Another myth: Fasting gives people permission to eat unhealthy foods while they eat.
The idea seems intuitive, especially for more extreme versions of intermittent fasting. For example, if someone has just fasted for twenty-four hours or their eating window is simply 4 hours per day, you'd expect them to run to the drive-thru the moment the window opens.
“Interestingly, that is not the case,” Varady said. “People don’t want to replace all the food in their pantries. So you eat the same foods, but less of them. We are not seeing an increase in sugar or saturated fat intake.”
How to do Istop Lenten be just right for you
If you choose to present it a try, Varady recommends 16:8 intermittent fasting.

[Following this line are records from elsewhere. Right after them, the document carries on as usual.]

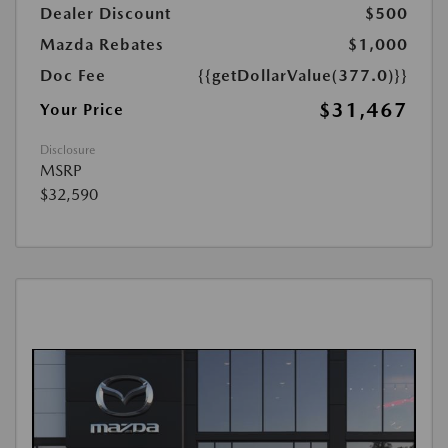
Dealer Discount
$500
Mazda Rebates
$1,000
Doc Fee
{{getDollarValue(377.0)}}
$31,467
Your Price
Disclosure
MSRP
$32,590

“The 8-hour window is a good start,” she said. “It results in some of the most beautiful weight loss we've ever seen, and it's one of the easiest to incorporate into a person's lifestyle.”
It also helps to approach it with realistic expectations.
“Intermittent fasting results in mild weight loss,” Varady said — mainly what you'd expect from any weight loss program. “It just helps people eat less. It’s not magical.”